I recently heard a story that a friend of a friend had a kitchen installed. The kitchen installer then sent his final invoice by email. The email was hacked and the invoice altered such that the account and sort code were changed to a Nigerian account. Unsuspecting any problem the recipient of the invoice paid on line to this now altered bank account.
All was quiet until the kitchen company asked where the money was? Eventual investigation revealed that the money had been paid into a ‘new’ account and that the kitchen company had indeed not received its money. I’m not sure where the impasse has got to but you expect that the owner of the kitchen may have to pay twice.
So be cautious in paying direct on line against an invoice received by email. Maybe my chequebook isn’t completely obsolete yet? Isn’t it about time that some form of cyber security initiative controlled Nigerian email? Not only is there this horror story but also we all suffer from junk mail; should you be unlucky enough to click their attachment or links it will expose your computer to fraud. Always check the address of the email sender – on junk mail it is usually some nonsense and not PayPal, a bank or whoever it purports to be from..
The family suspects that it is a toss up whether my being in the company of small children or dogs is preferable. This is very unfair but probably true. However, I am not cruel and when I visit Wales to see my sister then I diligently walk the dog – Blossom (…don’t ask).
I might have been more positive about dogs were it not for the modern etiquette that demands scooping up its droppings wherever it might randomly deposit them. The old days of leaving it anywhere weren’t good – I remember a long bus ride home from central Leeds to my home in the country with smears of it on my leg, this happened when I was nine and may explain a lot! Anyway me and Blossom had a nice long walk and usually she keeps any surplus until she gets back to the house and drops a load on the back lawn: not in line with the reason why she was hauled around but it does avoid inverting the poo bag and gripping the warm, smelly and slimy gift and then carrying it home at arm’s length.
As we cruise country paths surrounded by grass and farm animals then it crossed my mind that should Blossom develop the need then some relocation of the mutt into the long grass might hide the deed and we might proceed quickly from the scene of the crime undetected. So imagine my horror when we returned and got on the street where she lived and she adopted the pose on the verge… oh no! I did contemplate checking all the surrounding windows for surveillance and if the coast was clear then dashing for our front door afterwards, however, the risk of ignominy and future pointing was too great a risk. So thanking the very empty canine from the bottom of my heart I collected the bountiful donation and went home wondering if I could find a plug on Google for next time.
After advice from my physio I joined a gym in order to use specific equipment.

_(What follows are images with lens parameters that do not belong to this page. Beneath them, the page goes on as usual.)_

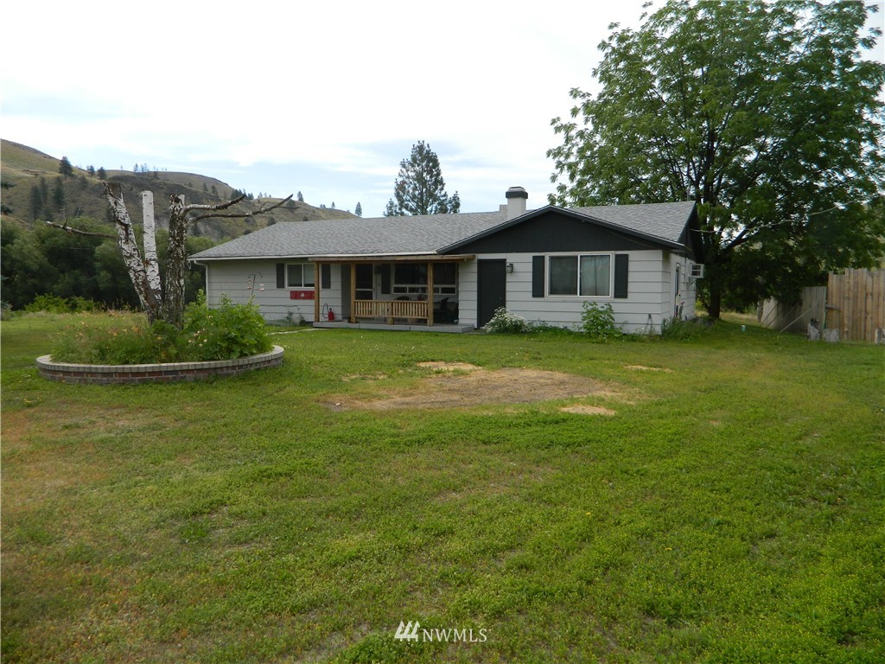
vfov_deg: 54.9
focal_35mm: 25
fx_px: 639
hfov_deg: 69.4
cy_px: 332
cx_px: 442
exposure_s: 1/800
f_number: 3.1
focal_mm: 4.5
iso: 80
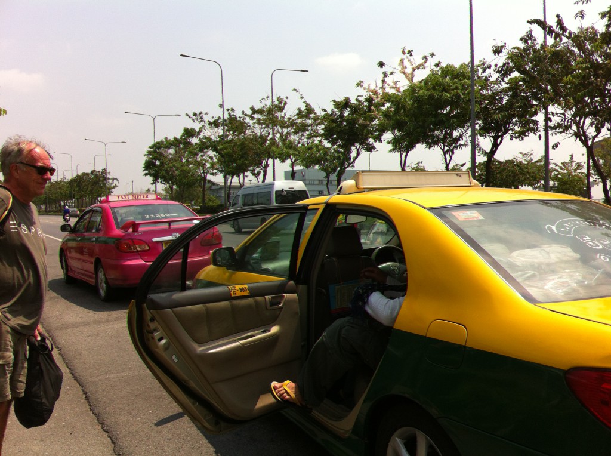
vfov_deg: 40.6
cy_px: 228
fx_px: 617
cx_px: 306
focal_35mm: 35
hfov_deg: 52.7
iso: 80
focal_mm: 3.85
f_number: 2.8
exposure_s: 1/1508
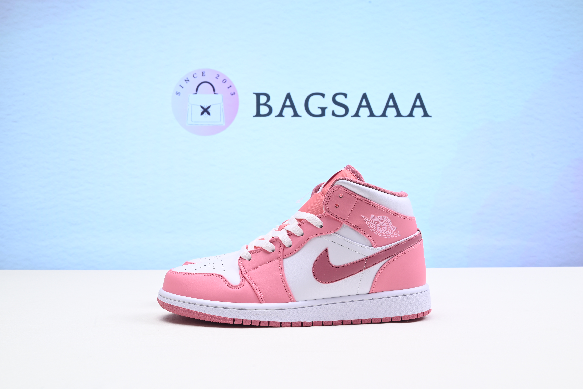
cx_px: 292
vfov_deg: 35.1
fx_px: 616
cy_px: 194
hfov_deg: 50.7
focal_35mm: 38
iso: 100
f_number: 16
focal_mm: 38
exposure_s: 1/2
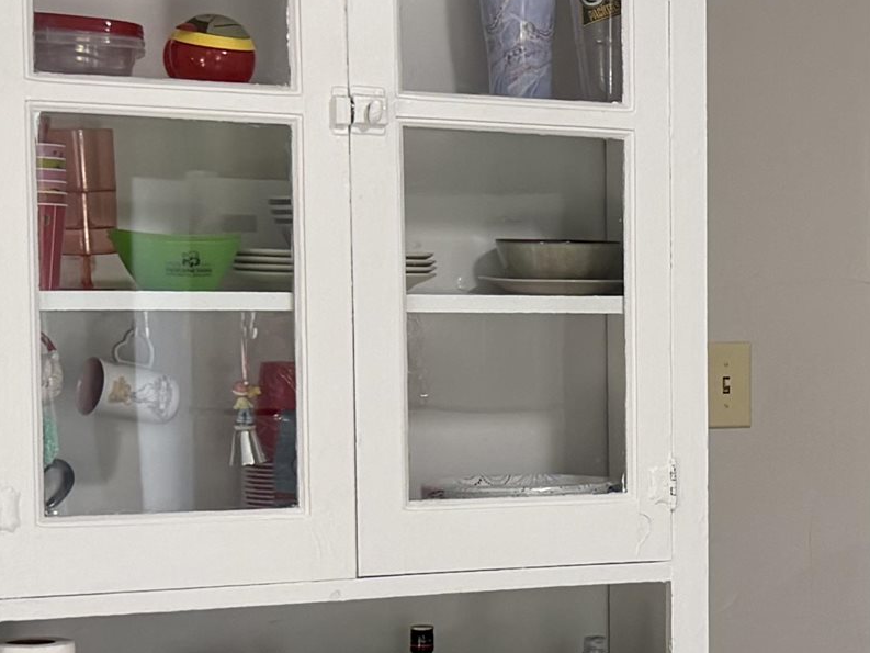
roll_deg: -0.9
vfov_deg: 15.8
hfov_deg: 19.9
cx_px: 1014
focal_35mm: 93
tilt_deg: -6.1
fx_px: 2338
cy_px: 497
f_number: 1.78
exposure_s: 1/120
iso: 200
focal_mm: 6.76
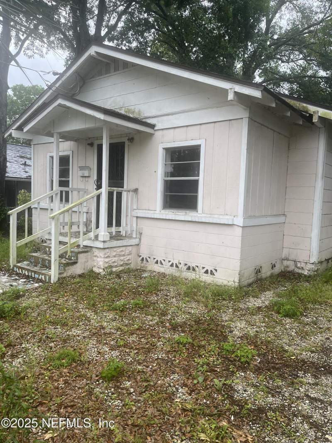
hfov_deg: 53.1
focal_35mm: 26
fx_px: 332
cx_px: 166
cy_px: 222
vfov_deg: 67.3
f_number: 1.6
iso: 50
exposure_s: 1/737
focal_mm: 5.1
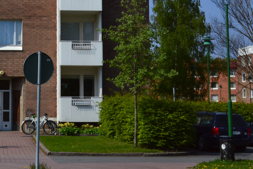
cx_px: 27
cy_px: 9
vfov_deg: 13.7
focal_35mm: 99
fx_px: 696
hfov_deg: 20.2
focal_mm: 32
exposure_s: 1/500
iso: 400
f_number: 11
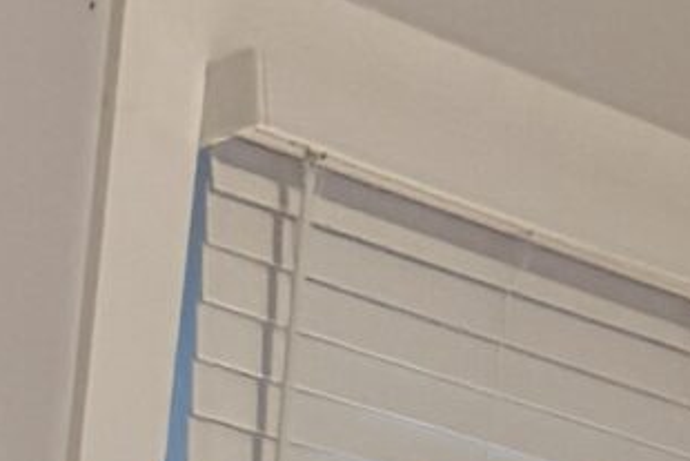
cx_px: 1271
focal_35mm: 206
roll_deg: -8.4
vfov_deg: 5.6
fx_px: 3950
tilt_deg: -10.3
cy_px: 1991
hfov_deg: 9.5
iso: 400
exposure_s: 1/60
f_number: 1.78
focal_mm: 6.76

I’m not a stranger to physical exercise but gyms are not my scene. The Council run one nearby and as it is chocker full of kit then I signed up. Gaining access when getting to the gym however remains a baffling experience.
At Reception I presented my gym membership card and my York Resident’s card. The Receptionist chirped back “£5.80 please”. No I smirked back, “it is £3.90 as I is am a York resident and an old person entitled to a discount”. Okay she confirmed, “May I see your concession card?”
What! I had already got two new cards to attempt to penetrate the gym did I need a third? After asking where I might get the third card and what it looked like she said it had to show proof of my age on it. Warming to the conversation I enquired as to whether she had my age on the system as I had to go through an induction and form submission initially. Yes, she the system noted my age but I still needed to show proof. Now I’m all for detailed checks if buying a shotgun, accessing large Social Benefit payments, boarding a plane and the like but for an hour wasting myself on a Bosu ball and a Leg Press?. Anyway she relented… on this one occasion, and allowed me entry after I gave her another card… my Debit card to pay the £3.90.